DATA SUPPLIED:
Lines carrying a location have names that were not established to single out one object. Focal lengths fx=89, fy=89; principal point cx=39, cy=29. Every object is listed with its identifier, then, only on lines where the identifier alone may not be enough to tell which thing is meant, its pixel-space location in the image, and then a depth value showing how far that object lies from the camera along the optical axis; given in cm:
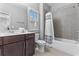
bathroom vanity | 127
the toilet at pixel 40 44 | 184
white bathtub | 166
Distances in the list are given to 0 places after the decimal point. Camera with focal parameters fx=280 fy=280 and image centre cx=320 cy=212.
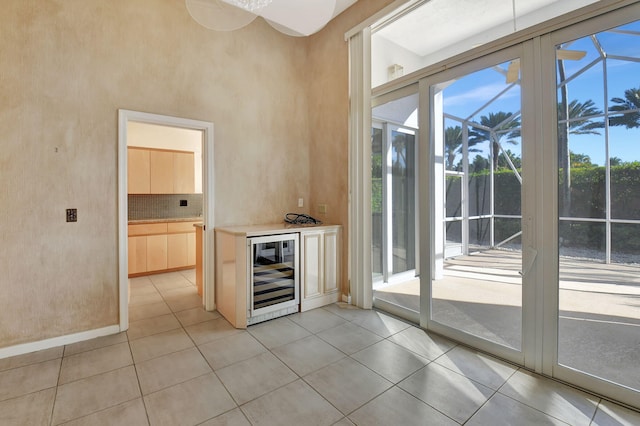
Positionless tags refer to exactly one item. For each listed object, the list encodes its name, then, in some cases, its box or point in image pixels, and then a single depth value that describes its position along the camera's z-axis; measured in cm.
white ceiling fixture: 332
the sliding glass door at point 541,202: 186
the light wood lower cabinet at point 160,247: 486
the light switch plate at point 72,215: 265
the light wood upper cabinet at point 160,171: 519
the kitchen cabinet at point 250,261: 295
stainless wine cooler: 303
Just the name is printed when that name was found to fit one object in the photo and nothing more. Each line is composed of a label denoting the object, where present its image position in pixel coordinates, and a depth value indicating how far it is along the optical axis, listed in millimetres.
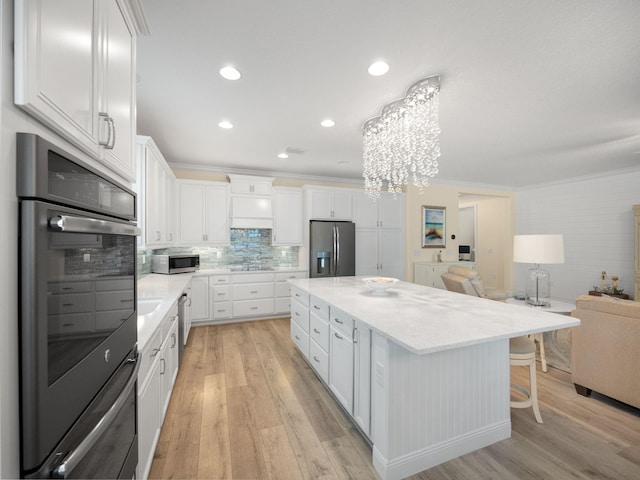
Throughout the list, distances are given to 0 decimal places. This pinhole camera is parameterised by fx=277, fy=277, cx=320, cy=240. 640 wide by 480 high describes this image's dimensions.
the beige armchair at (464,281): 3812
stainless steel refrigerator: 4875
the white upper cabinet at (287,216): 4957
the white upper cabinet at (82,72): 621
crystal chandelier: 2307
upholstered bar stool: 2020
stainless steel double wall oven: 593
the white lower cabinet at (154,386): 1425
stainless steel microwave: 3900
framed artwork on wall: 5785
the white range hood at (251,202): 4707
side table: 2893
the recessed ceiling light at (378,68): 1985
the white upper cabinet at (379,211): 5289
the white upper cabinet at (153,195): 2576
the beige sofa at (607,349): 2104
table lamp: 3063
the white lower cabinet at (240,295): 4316
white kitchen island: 1542
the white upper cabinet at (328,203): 4984
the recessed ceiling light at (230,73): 2059
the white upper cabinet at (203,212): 4410
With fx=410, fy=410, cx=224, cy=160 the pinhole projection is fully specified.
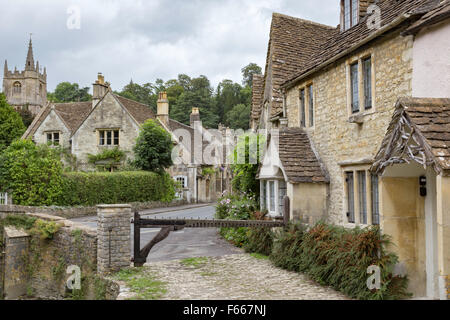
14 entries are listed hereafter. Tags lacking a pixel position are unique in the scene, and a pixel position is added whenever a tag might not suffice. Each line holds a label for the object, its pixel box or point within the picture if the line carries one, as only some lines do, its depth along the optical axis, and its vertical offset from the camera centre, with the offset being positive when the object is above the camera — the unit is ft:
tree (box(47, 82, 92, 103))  271.08 +58.73
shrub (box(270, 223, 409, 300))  25.12 -5.58
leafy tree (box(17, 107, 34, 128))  190.80 +30.14
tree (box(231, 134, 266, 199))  50.88 +2.48
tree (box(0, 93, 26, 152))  131.96 +18.17
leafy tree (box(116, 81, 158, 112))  262.88 +58.24
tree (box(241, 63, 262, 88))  309.83 +82.17
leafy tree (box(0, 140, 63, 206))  73.26 +0.84
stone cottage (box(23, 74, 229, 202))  110.42 +13.98
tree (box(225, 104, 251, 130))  228.22 +35.17
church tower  291.93 +69.27
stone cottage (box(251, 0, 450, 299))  22.72 +3.43
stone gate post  36.68 -5.30
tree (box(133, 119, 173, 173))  99.76 +7.97
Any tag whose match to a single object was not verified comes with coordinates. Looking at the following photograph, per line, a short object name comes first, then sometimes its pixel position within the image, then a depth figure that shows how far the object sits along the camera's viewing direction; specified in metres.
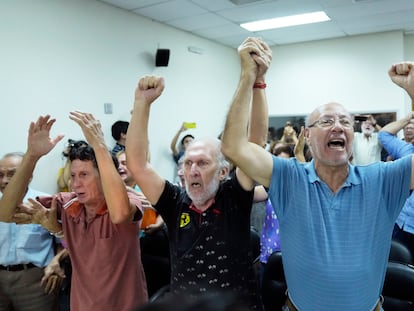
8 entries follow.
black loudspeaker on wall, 4.98
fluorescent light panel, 5.01
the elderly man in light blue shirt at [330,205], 1.25
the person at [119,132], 4.32
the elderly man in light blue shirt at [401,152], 2.79
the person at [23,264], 2.09
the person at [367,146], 5.18
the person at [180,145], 5.28
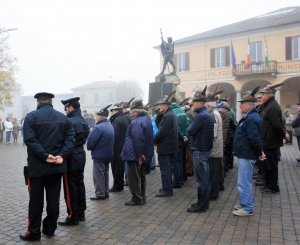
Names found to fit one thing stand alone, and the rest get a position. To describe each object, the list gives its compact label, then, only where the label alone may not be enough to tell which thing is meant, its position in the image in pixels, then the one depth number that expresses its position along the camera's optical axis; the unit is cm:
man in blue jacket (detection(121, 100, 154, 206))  622
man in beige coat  659
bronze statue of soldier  1730
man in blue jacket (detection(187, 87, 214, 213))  574
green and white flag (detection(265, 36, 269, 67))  2805
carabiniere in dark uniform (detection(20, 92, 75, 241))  450
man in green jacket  764
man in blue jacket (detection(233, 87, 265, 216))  541
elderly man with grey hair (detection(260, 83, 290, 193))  689
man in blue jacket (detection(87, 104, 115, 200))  672
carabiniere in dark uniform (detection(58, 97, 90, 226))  529
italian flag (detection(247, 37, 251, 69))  2886
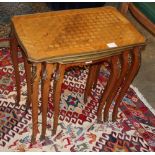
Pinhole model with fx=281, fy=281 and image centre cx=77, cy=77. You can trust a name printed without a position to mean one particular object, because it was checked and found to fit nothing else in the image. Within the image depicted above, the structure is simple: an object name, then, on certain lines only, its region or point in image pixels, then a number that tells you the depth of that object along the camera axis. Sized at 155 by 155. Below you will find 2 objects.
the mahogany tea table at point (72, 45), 1.42
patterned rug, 1.82
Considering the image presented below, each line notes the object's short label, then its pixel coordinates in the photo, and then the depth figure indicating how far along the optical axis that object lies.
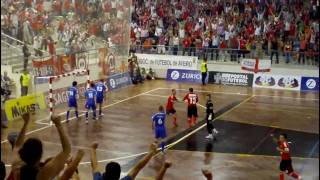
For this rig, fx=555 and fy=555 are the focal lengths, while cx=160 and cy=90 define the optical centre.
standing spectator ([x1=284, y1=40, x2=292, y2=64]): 30.82
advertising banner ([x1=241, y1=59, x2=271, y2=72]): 32.28
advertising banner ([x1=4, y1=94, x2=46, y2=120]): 21.14
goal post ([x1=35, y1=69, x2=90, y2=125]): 20.91
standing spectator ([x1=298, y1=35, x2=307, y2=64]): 29.95
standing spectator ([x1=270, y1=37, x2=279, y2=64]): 31.27
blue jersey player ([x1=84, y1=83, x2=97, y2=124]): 21.03
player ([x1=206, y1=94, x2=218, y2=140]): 18.75
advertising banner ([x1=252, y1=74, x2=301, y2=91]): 31.25
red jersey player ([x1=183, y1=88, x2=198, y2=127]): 20.50
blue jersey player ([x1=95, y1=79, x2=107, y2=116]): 22.00
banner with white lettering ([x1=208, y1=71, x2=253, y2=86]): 32.47
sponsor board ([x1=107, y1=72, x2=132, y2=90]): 29.23
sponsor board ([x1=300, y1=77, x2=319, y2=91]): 31.02
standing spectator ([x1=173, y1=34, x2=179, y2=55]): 33.90
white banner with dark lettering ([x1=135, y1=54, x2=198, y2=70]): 34.12
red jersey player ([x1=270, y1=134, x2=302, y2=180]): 13.85
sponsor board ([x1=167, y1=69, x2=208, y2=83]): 33.47
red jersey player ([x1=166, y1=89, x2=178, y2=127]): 20.58
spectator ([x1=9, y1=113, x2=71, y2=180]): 4.52
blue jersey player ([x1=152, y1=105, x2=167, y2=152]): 16.89
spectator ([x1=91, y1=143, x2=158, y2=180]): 5.25
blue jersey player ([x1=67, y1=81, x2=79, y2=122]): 20.72
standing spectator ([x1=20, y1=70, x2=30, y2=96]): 22.95
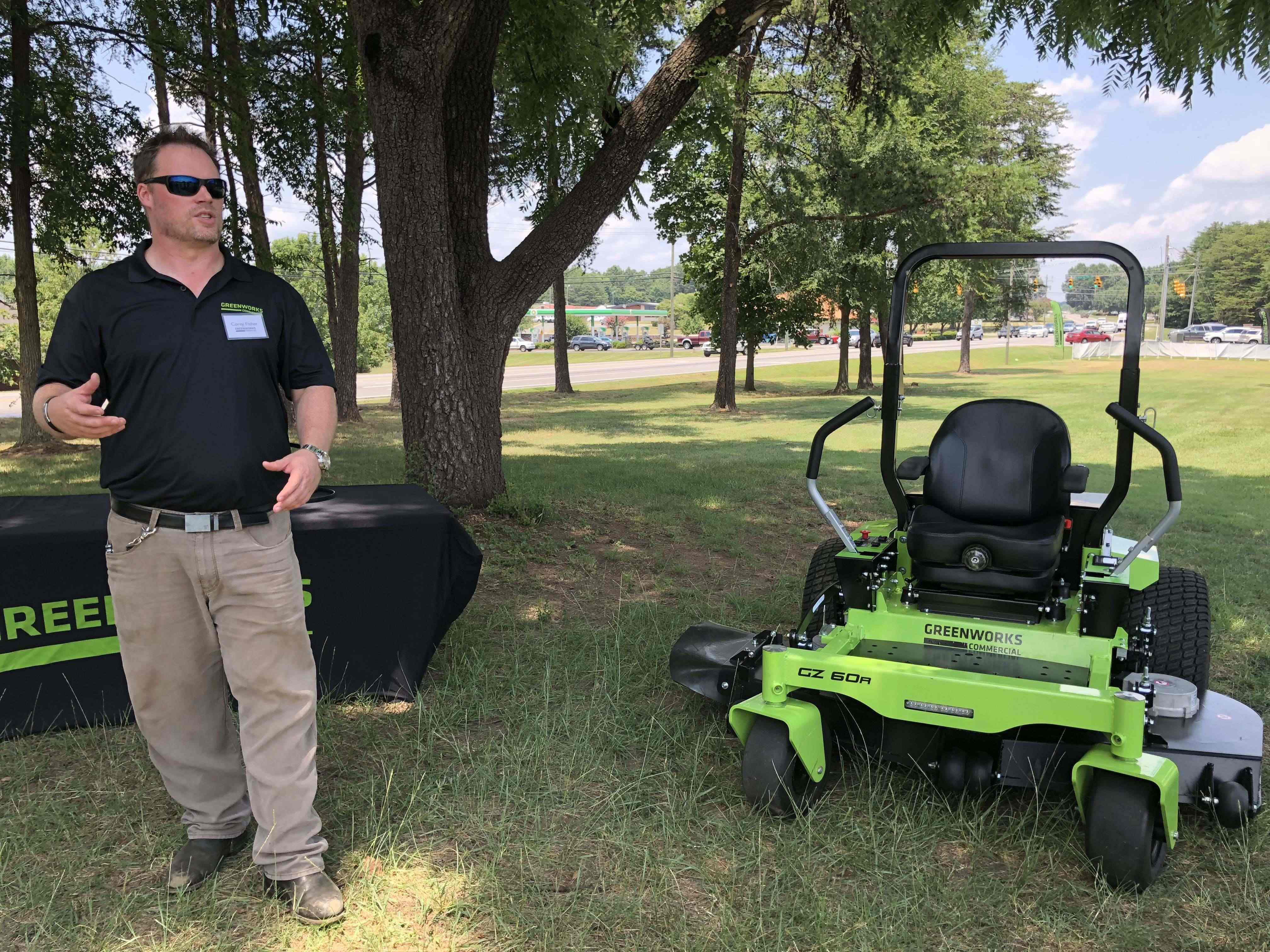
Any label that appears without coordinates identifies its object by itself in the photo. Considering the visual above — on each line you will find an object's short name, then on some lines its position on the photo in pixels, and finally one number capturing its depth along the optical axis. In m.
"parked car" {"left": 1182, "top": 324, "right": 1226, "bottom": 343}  76.31
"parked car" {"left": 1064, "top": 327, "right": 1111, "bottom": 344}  64.50
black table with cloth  3.69
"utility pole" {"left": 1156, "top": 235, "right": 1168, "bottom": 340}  59.66
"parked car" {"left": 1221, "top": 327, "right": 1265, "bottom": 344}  70.94
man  2.61
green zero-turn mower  3.01
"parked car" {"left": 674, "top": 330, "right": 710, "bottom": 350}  74.50
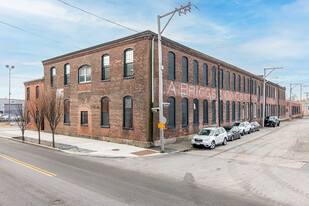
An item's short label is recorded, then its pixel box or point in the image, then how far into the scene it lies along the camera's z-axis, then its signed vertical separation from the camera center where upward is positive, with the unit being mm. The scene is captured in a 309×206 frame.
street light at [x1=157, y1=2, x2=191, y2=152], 15721 +431
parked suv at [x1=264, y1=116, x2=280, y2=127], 41250 -2869
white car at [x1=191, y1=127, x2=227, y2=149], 17208 -2578
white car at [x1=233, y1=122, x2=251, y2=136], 27844 -2722
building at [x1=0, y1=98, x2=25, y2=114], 84312 +779
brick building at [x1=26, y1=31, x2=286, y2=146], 18234 +1852
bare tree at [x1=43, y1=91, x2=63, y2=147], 18406 -17
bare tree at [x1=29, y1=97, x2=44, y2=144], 19725 -325
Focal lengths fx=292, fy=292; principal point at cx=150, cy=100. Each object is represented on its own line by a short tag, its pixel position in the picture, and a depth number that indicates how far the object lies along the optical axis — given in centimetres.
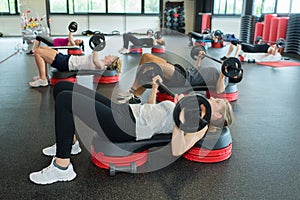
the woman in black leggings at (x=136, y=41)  577
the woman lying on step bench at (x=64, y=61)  296
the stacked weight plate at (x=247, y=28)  710
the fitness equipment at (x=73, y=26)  370
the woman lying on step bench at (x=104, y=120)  128
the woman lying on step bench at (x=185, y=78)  238
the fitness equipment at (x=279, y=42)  473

DESCRIPTION OF THE TASK:
Your answer must consist solely of the lines above between the line holding "the person at [119,132], 4.32" and the line holding "the person at [180,145], 5.28", inclusive, copied exactly.

SOLUTION TO THIS TASK:
the person at [119,132], 4.32
the elderly man in light blue shirt at [401,152], 2.79
the person at [23,264], 2.09
the person at [367,146], 5.18
the person at [180,145], 5.28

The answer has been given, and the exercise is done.